As you probably already know, the two aims of this project are to give the Psion both better storage and Wi-Fi access. I'm going to ignore the Wi-Fi challenge for the moment and focus on emulating an SSD, specifically an ASIC4 in Extended Mode. Being able to do that will be an achievement in itself, because it means my 3c will have some modern non-volatile storage.

My first challenge is to deal with the SIBO Serial Protocol. To briefly summarise, this uses a 5v half-duplex two-wire system - CLK and DATA. The 3c controls the clock and sends out 12-bit packets (0-11). Bit 0 and Bit 11 are start and end bits. Sometimes Bits 1 and 2 tell the slave device that it's the slave's turn to send data back on Bits 3-10. 

Oh, and the 3c's CLK runs at a nominal 3.84 MHz. Not fast, but not slow either.

What I really want to do is emulate an ASIC4. As far as I see it, I don't need to totally recreate the ASIC4. All I want to do is make my 3c think that it’s talking to an ASIC4 in Extended Mode.

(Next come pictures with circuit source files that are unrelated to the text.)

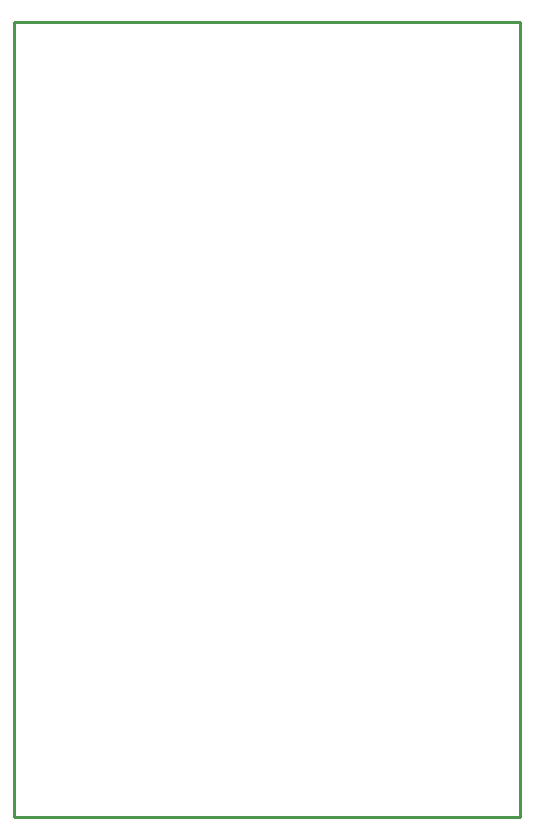
<source format=gbr>
G04 EAGLE Gerber RS-274X export*
G75*
%MOMM*%
%FSLAX34Y34*%
%LPD*%
%IN*%
%IPPOS*%
%AMOC8*
5,1,8,0,0,1.08239X$1,22.5*%
G01*
%ADD10C,0.254000*%


D10*
X-12700Y-25400D02*
X415800Y-25400D01*
X415800Y647600D01*
X-12700Y647600D01*
X-12700Y-25400D01*
M02*

</source>
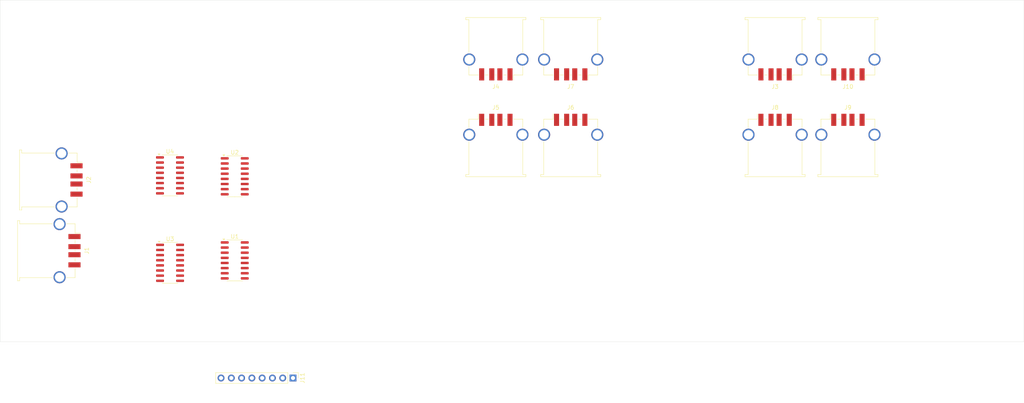
<source format=kicad_pcb>
(kicad_pcb
	(version 20240108)
	(generator "pcbnew")
	(generator_version "8.0")
	(general
		(thickness 1.6)
		(legacy_teardrops no)
	)
	(paper "A4")
	(layers
		(0 "F.Cu" signal)
		(31 "B.Cu" signal)
		(32 "B.Adhes" user "B.Adhesive")
		(33 "F.Adhes" user "F.Adhesive")
		(34 "B.Paste" user)
		(35 "F.Paste" user)
		(36 "B.SilkS" user "B.Silkscreen")
		(37 "F.SilkS" user "F.Silkscreen")
		(38 "B.Mask" user)
		(39 "F.Mask" user)
		(40 "Dwgs.User" user "User.Drawings")
		(41 "Cmts.User" user "User.Comments")
		(42 "Eco1.User" user "User.Eco1")
		(43 "Eco2.User" user "User.Eco2")
		(44 "Edge.Cuts" user)
		(45 "Margin" user)
		(46 "B.CrtYd" user "B.Courtyard")
		(47 "F.CrtYd" user "F.Courtyard")
		(48 "B.Fab" user)
		(49 "F.Fab" user)
		(50 "User.1" user)
		(51 "User.2" user)
		(52 "User.3" user)
		(53 "User.4" user)
		(54 "User.5" user)
		(55 "User.6" user)
		(56 "User.7" user)
		(57 "User.8" user)
		(58 "User.9" user)
	)
	(setup
		(pad_to_mask_clearance 0)
		(allow_soldermask_bridges_in_footprints no)
		(pcbplotparams
			(layerselection 0x00010fc_ffffffff)
			(plot_on_all_layers_selection 0x0000000_00000000)
			(disableapertmacros no)
			(usegerberextensions no)
			(usegerberattributes yes)
			(usegerberadvancedattributes yes)
			(creategerberjobfile yes)
			(dashed_line_dash_ratio 12.000000)
			(dashed_line_gap_ratio 3.000000)
			(svgprecision 4)
			(plotframeref no)
			(viasonmask no)
			(mode 1)
			(useauxorigin no)
			(hpglpennumber 1)
			(hpglpenspeed 20)
			(hpglpendiameter 15.000000)
			(pdf_front_fp_property_popups yes)
			(pdf_back_fp_property_popups yes)
			(dxfpolygonmode yes)
			(dxfimperialunits yes)
			(dxfusepcbnewfont yes)
			(psnegative no)
			(psa4output no)
			(plotreference yes)
			(plotvalue yes)
			(plotfptext yes)
			(plotinvisibletext no)
			(sketchpadsonfab no)
			(subtractmaskfromsilk no)
			(outputformat 1)
			(mirror no)
			(drillshape 1)
			(scaleselection 1)
			(outputdirectory "")
		)
	)
	(net 0 "")
	(net 1 "Net-(J1-D-)")
	(net 2 "Net-(J1-D+)")
	(net 3 "Net-(J2-D+)")
	(net 4 "Net-(J2-D-)")
	(net 5 "Net-(J3-D-)")
	(net 6 "Net-(J3-D+)")
	(net 7 "Net-(J4-D-)")
	(net 8 "Net-(J4-D+)")
	(net 9 "Net-(J5-D-)")
	(net 10 "Net-(J5-D+)")
	(net 11 "Net-(J6-D+)")
	(net 12 "Net-(J6-D-)")
	(net 13 "Net-(J7-D+)")
	(net 14 "Net-(J7-D-)")
	(net 15 "Net-(J8-D-)")
	(net 16 "Net-(J8-D+)")
	(net 17 "Net-(J9-D-)")
	(net 18 "Net-(J9-D+)")
	(net 19 "Net-(J10-D+)")
	(net 20 "Net-(J10-D-)")
	(net 21 "Net-(J11-Pin_4)")
	(net 22 "Net-(U1-A)")
	(net 23 "Net-(U2-A)")
	(net 24 "unconnected-(U3-A2-Pad15)")
	(net 25 "unconnected-(U3-A3-Pad12)")
	(net 26 "unconnected-(U3-A6-Pad2)")
	(net 27 "unconnected-(U3-A5-Pad5)")
	(net 28 "unconnected-(U3-A7-Pad4)")
	(net 29 "unconnected-(U3-A4-Pad1)")
	(net 30 "unconnected-(U4-A2-Pad15)")
	(net 31 "unconnected-(U4-A7-Pad4)")
	(net 32 "unconnected-(U4-A3-Pad12)")
	(net 33 "unconnected-(U4-A4-Pad1)")
	(net 34 "unconnected-(U4-A5-Pad5)")
	(net 35 "unconnected-(U4-A6-Pad2)")
	(net 36 "/VCC")
	(net 37 "/SHIELD")
	(net 38 "/GND")
	(net 39 "/KS")
	(net 40 "/S1")
	(net 41 "/S0")
	(net 42 "/ENABLE_BARRE")
	(net 43 "/S2")
	(footprint "Connector_PinHeader_2.54mm:PinHeader_1x08_P2.54mm_Vertical" (layer "F.Cu") (at 114.875 103.5 -90))
	(footprint "Connector_USB:USB_A_TE_292303-7_Horizontal" (layer "F.Cu") (at 165 22 180))
	(footprint "Connector_USB:USB_A_TE_292303-7_Horizontal" (layer "F.Cu") (at 54.5 72 -90))
	(footprint "Package_SO:SOIC-16_3.9x9.9mm_P1.27mm" (layer "F.Cu") (at 100.475 53.595))
	(footprint "Connector_USB:USB_A_TE_292303-7_Horizontal" (layer "F.Cu") (at 252 22 180))
	(footprint "Package_SO:SOIC-16_3.9x9.9mm_P1.27mm" (layer "F.Cu") (at 100.475 74.405))
	(footprint "Connector_USB:USB_A_TE_292303-7_Horizontal" (layer "F.Cu") (at 234 46))
	(footprint "Connector_USB:USB_A_TE_292303-7_Horizontal" (layer "F.Cu") (at 234 22 180))
	(footprint "Connector_USB:USB_A_TE_292303-7_Horizontal" (layer "F.Cu") (at 55 54.5 -90))
	(footprint "Connector_USB:USB_A_TE_292303-7_Horizontal" (layer "F.Cu") (at 165 46))
	(footprint "Package_SO:SOIC-16_3.9x9.9mm_P1.27mm" (layer "F.Cu") (at 84.5 75))
	(footprint "Connector_USB:USB_A_TE_292303-7_Horizontal" (layer "F.Cu") (at 183.5 22 180))
	(footprint "Connector_USB:USB_A_TE_292303-7_Horizontal" (layer "F.Cu") (at 183.5 46))
	(footprint "Connector_USB:USB_A_TE_292303-7_Horizontal" (layer "F.Cu") (at 252 46))
	(footprint "Package_SO:SOIC-16_3.9x9.9mm_P1.27mm" (layer "F.Cu") (at 84.475 53.365))
	(gr_rect
		(start 42.5 10)
		(end 295.5 94.5)
		(stroke
			(width 0.05)
			(type default)
		)
		(fill none)
		(layer "Edge.Cuts")
		(uuid "4fe2282e-8f46-44a6-943a-f5e4b639da74")
	)
)

</source>
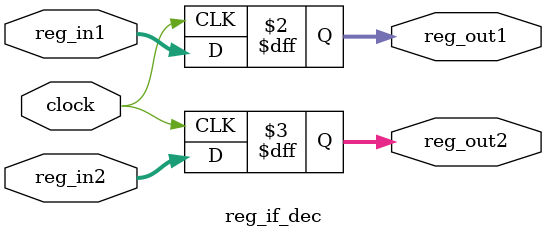
<source format=v>
	module reg_if_dec(reg_out1,reg_out2,
		reg_in1,reg_in2,clock);
		
		input [0:31] reg_in1;
		input [0:31] reg_in2;
		input clock;
		
		output [0:31] reg_out1;
		output [0:31] reg_out2;
			 
		reg [0:31] reg_out1;
		reg [0:31] reg_out2;
			
		always @ (posedge clock)
		begin 
			reg_out1=reg_in1;
			reg_out2=reg_in2;
		end
	endmodule

</source>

I can see three ways of tackling this:

  1. Completely emulate the ASIC4 on Espruino. This is what I really want to do. But would the Espruino platform be fast enough to cope with the 3.84 MHz clock? I'm guessing pure JavaScript would be nowhere near fast enough to handle it, so a driver would need to be written in C.
  2. Use an original ASIC4 chip. They're not too difficult to get hold of (SSDs pop up all the time on eBay), but there is a finite supply. Also, I would need to remove the chip from an SSD, and I'm not quite at that level of soldering skill yet. Finally, I would need to work out how to get Espruino to talk to an ASIC4.
  3. Emulate the ASIC4 in FPGA. This scares me the most. I haven't got a clue about FPGAs. However, I know it would be insanely fast and mean that I wouldn't have to break SSDs. Still, I'd need to work out how to get Espruino to talk to the FPGA.

If I do try to emulate an ASIC4, I don’t have to emulate the entire chip and all its pins. I just need to make the Psion think it’s talking to an ASIC4. What I don’t know, though, is if an ASIC4 can be connected to an SSD port in Mixed Mode and have the Psion recognise it. Or, to be more accurate, if I can make something that pretends to be an ASIC4 in Mixed Mode and have the Psion recognise it.

Once I have this first major stage working, I will look at emulating Extended Mixed Mode so that I can send commands to the Espruino to control the Wi-Fi.